Like many Israelis, Menachem set out to see the world after his army service. His inner compass led him to Brazil. “It was right after the first Lebanon war and I needed quiet time to decide where I was heading in life, so I was elated when the traveling companion my family had insisted I take along backed out after our first Shabbat,” says Menachem. A little time in the jungles of the Amazon brought home what he had felt all along. “I knew that I needed the Torah in my life; any other direction pointed to assimilation,” he says.

Shortly after his return to Israel, Menachem married and settled down in Rishon Letzion, in central Israel. City life, however, held little allure for him. Within months, Menachem and his wife and infant son settled in Hoshaya, perched high on a hill, not far from Tzippori where Rabi Yehuda Hanasi, the compiler of the Mishna, spent time before moving on to Tiberias. Not surprisingly, the location prompted Menachem to combine his love of Torah, people and nature.
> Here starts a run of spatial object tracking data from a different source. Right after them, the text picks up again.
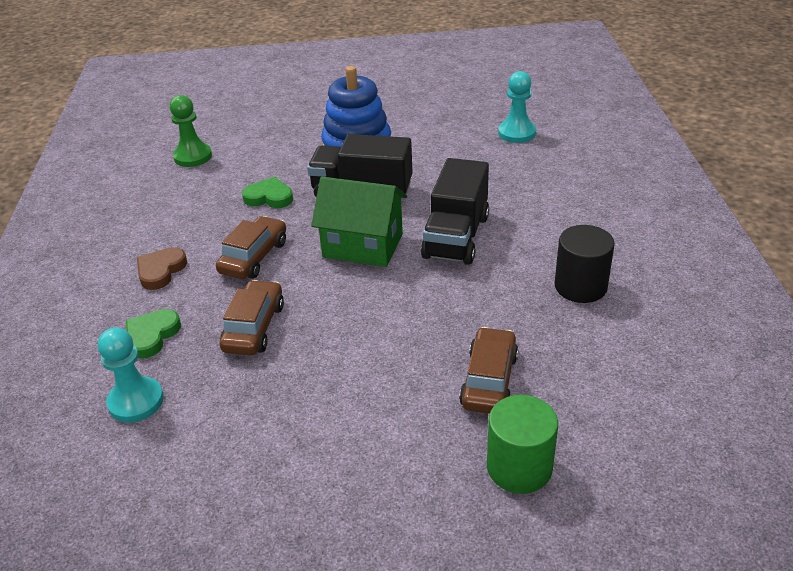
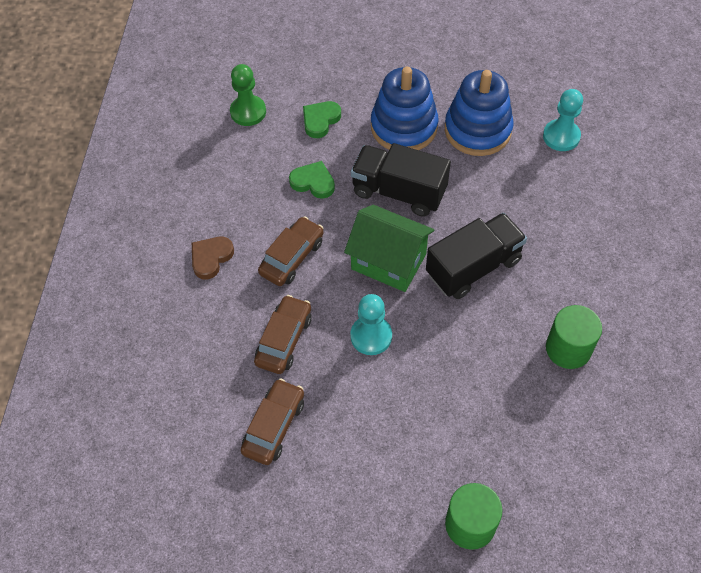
camera: 10 degrees right, 20 degrees up
turquoise pawn [98,327,164,423] -> turquoise pawn moved to [350,294,392,355]
green heart [126,309,181,359] -> green heart moved to [303,101,341,138]
black truck [421,158,489,265] -> black truck turned 150 degrees counterclockwise [426,213,527,299]
brown car [459,327,518,414] -> brown car moved to [241,378,304,465]
black cylinder [555,225,615,303] -> green cylinder [546,305,602,369]
none -> blue stacking toy [445,70,514,156]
Twenty-five years ago, Kfar Kedem opened its gates.

 

Getting Directions

Before the tour begins, Menachem tosses out a question to his visitors. “Why do you come here?” he asks. “Why spend time and money to come to what is portrayed as one of the most dangerous places in the world?” Often, visitors struggle to put their motivations into words. “Even if they cannot express the link they feel to this land, it’s an inextricable part of their DNA and they are motivated to hand it down to their children,” he says “By experiencing how the Jewish people lived then, Jews today feel a fierce pride in their Jewish heritage. They realize that it belongs to them and that they have an obligation to pass it on to their children.”

Menachem Goldberg

Kfar Kedem offers a variety of activities to serve as a link between the past and the present.
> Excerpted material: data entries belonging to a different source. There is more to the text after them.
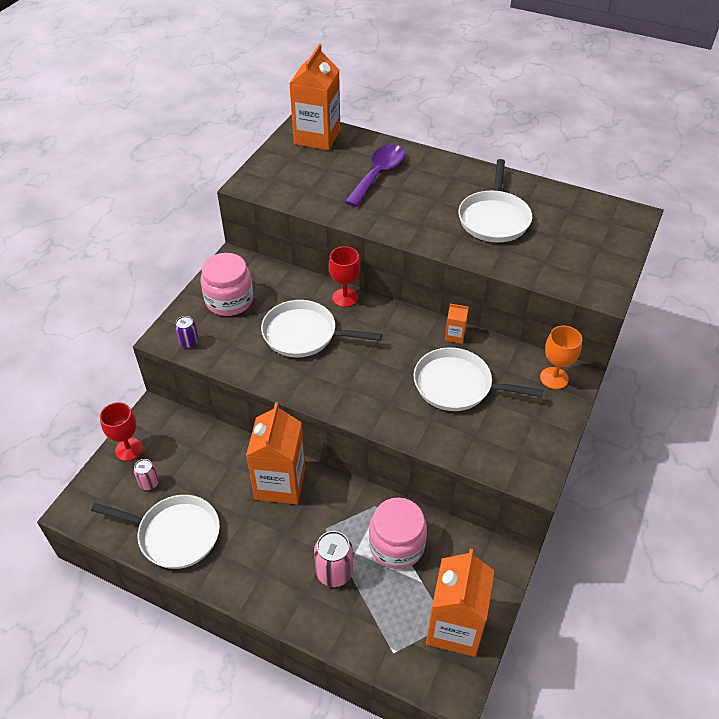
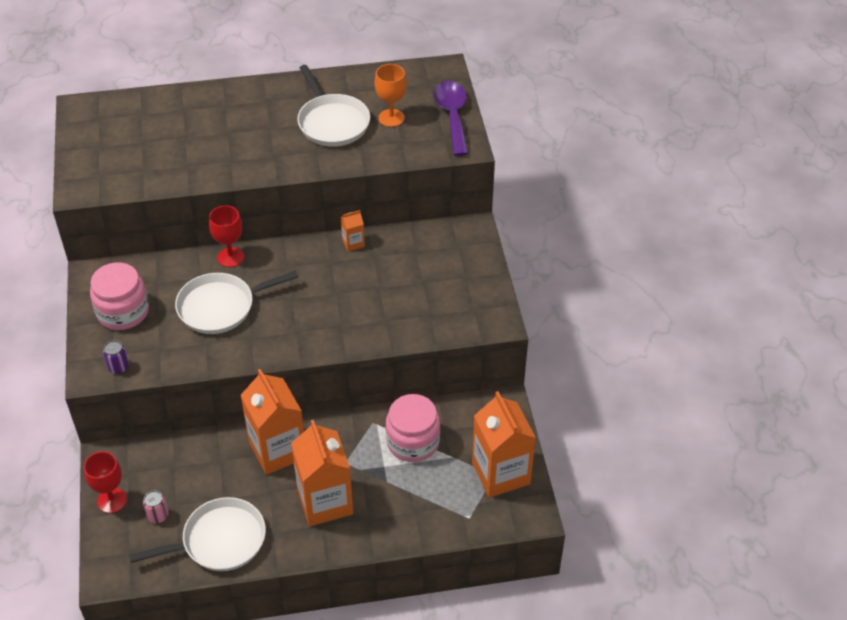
camera: 35 degrees left, 0 degrees up
orange carton [289,44,340,150] -> orange carton moved to [291,419,353,527]
pink can [314,531,353,587] -> none
purple spoon [345,145,405,207] -> purple spoon moved to [434,81,468,156]
white pan [414,348,544,411] -> none
orange goblet [540,326,582,389] -> orange goblet moved to [375,64,407,127]

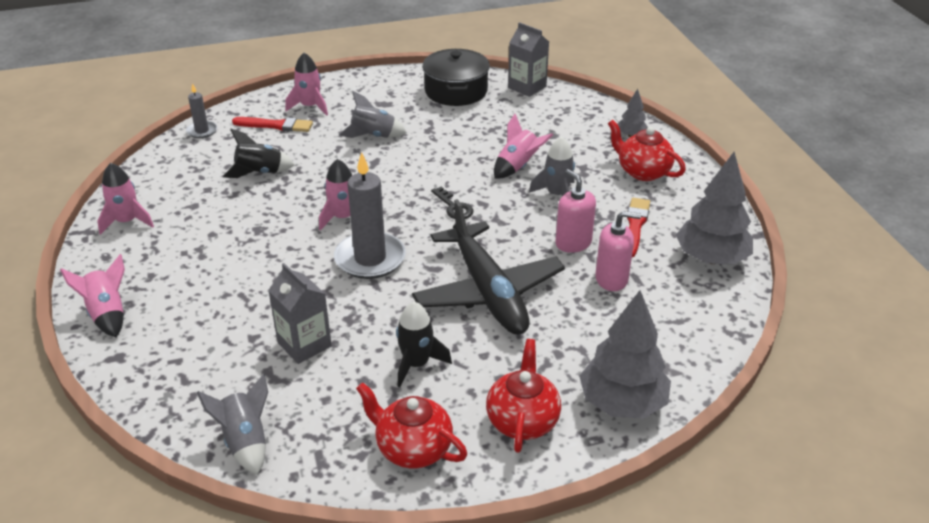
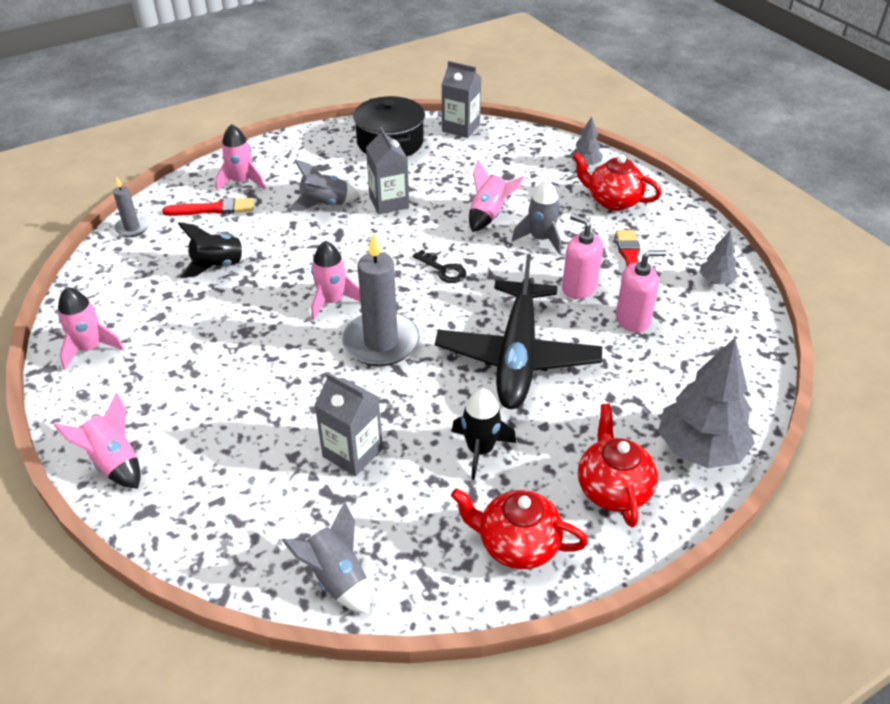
camera: 15 degrees left, 5 degrees up
black plane [412,199,565,335] -> black plane turned 45 degrees clockwise [435,254,602,409]
grey tree [676,152,753,264] -> grey tree [699,231,738,285], size x0.50
none -> grey carton [366,127,409,214]

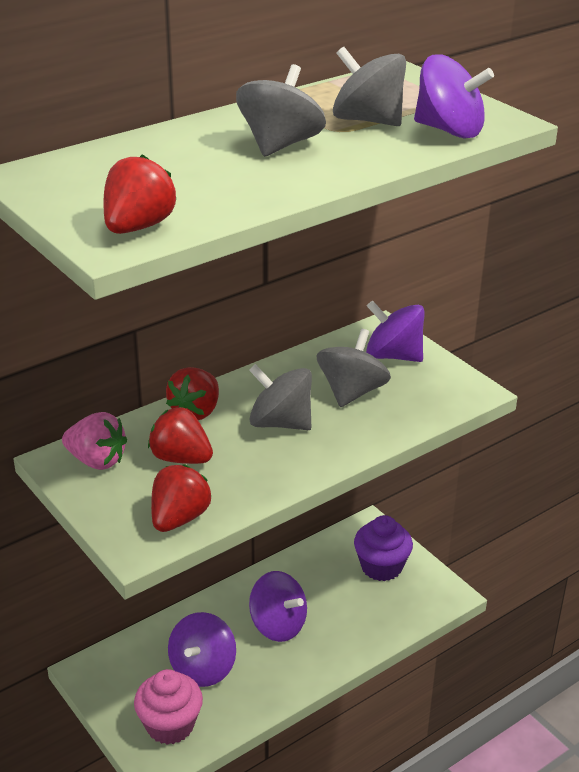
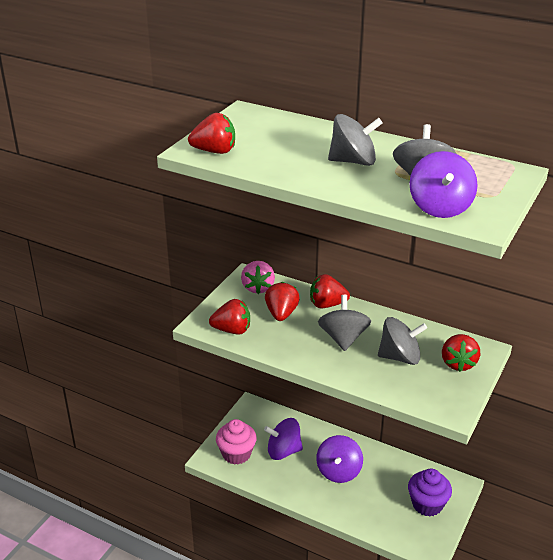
camera: 65 degrees right, 0 degrees up
purple spinning top [366,300,425,362] -> red strawberry [442,334,480,372]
A must-do at Kfar Kedem is a donkey ride. “Donkeys were the 4×4 vehicles that our forefathers used to get around,” says Menachem. Sturdy, gentle and with a low fuel consumption, they were a reliable means of transport in the Galilee. In the south, in contrast, people relied on camels. And don’t think that donkeys are stupid…remember Bilam’s donkey?
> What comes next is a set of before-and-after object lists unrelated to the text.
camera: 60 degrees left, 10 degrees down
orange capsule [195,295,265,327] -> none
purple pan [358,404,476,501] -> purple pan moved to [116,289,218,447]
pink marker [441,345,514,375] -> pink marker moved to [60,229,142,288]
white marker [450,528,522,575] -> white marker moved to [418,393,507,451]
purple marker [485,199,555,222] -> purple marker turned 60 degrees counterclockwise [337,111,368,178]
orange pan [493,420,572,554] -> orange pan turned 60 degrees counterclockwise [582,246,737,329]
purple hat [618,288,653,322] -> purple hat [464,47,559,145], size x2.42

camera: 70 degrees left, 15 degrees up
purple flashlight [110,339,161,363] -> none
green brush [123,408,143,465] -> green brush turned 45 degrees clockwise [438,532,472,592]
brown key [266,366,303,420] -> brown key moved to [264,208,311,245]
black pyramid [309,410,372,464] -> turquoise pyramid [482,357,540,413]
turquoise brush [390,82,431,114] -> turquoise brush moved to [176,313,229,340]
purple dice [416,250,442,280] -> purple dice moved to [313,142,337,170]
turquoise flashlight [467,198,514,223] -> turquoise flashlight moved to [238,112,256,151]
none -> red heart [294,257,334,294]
Want to make wine? Winemaking in Kfar Kedem includes picking grapes and then crushing them with your bare feet. Squeamish? Not after Menachem asks you if you’re sure of the hygiene standards of the last person who cut up the last salad you last ate. “Western thought teaches us that our feet aren’t clean, but it’s our hands that we have to watch out for,” he points out. According to research from the University of Colorado at Boulder, on average, we carry 3,200 bacteria from 150 different species on our hands.

Interested in cold-pressed olive oil? You can make oil by crushing olives in the press and then crushing them in the woven baskets weighed down with stone weights and a wooden beam. And if you’re looking for more, see how the mishna bameh madlikin, which we recite every Friday night, comes alive.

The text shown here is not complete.